荊翊在車前緩緩勒住了馬頭,對林玧琰說道:“殿下,姜夫人已經是下車了!”
林玧琰回過頭,這纔看到姜氏在鄭旦的攙扶下,已經是下了馬車,正在四下張望周圍的房屋佈局。
林玧琰亦是下了車,帶着公子穗和贏如意到了姜氏的身邊,姜氏看了一週,又是瞧着自己的兒子過來了,當下略有些讚歎着說道:“琰兒,這就是新秦宮所在!”
林玧琰搖了搖頭,說道:“這裡是朝廷給那些朝堂士卿的官邸,這一面是大秦的官署,新秦宮還在前面。
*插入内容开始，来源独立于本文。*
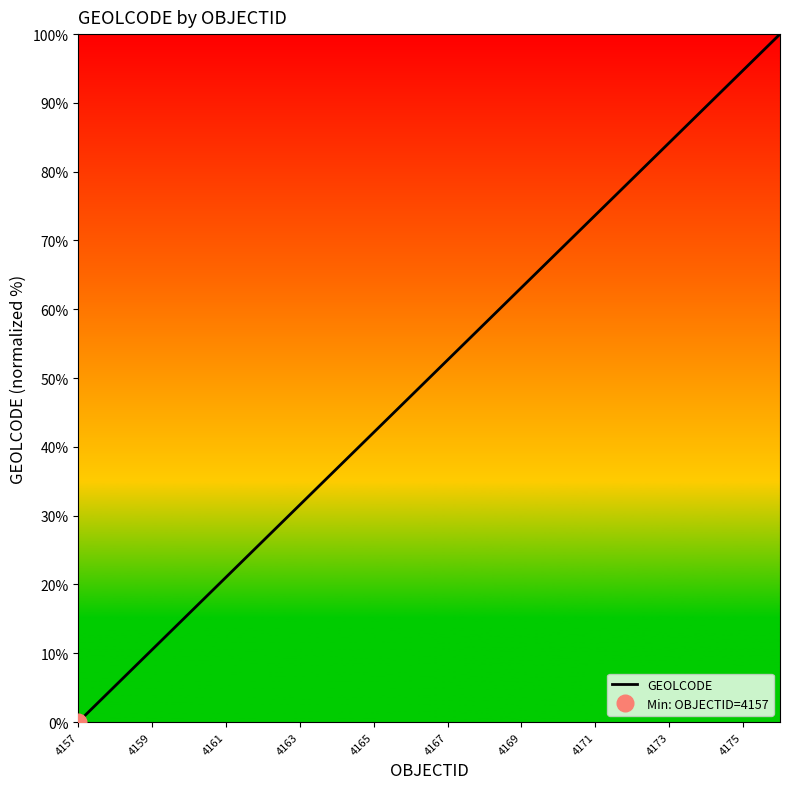

The value of GEOLCODE at 4173 is 140.2. True or false?

False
”
隨着林玧琰指的方向,姜氏看了過去,只看到無數的磚瓦牆垣之後,一座依山而建的宮牆橫切獨立,那宮牆之外,有一座聳立天際的高臺,似乎是要衝破雲霄,姜氏更是感嘆:“就聽宮裡說這新秦宮如何了不得,原本還不信,如今看這新秦宮怎麼都不覺得真切,看來是爲娘老了!”
“夫人不老,”鄭旦笑道,隨即又是寬慰這姜氏說道:“旦從吳越之地過來秦地,吳王窮吳越之民建姑蘇城,伐盡吳地的高木修建的宮殿,旦看來都不及這秦宮!”
姜氏笑了笑,隨即看着林玧琰,說道:“當初爲娘入秦宮,一晃都二十年了,你也大了……”
似乎是預料到了姜氏接下來要說些什麼,林玧琰連忙道:“母親哪裡老了!趁着時間還早,不妨讓人先將東西搬進新秦宮內去,至於旦姑娘的宅邸,不妨現在看看,也可讓旦姑娘早些回去!”
似乎是察覺到現在的天色去看宅邸剛剛好,這鄭旦從新秦宮返回宛城的住宅還需要很長的時間,一旦拖晚了,姜氏也不可能留宿鄭旦,雖是知曉這是兒子的推辭,卻是直接答應了下來:“好好好……趁着白天裡去吧宅子看了,旦兒你和你兄長也可儘早寬些心……”
“多謝夫人了……”鄭旦點了點頭,對姜氏謝道,隨即也是朝着林玧琰款款欠身謝道:“也多謝琰殿下了!”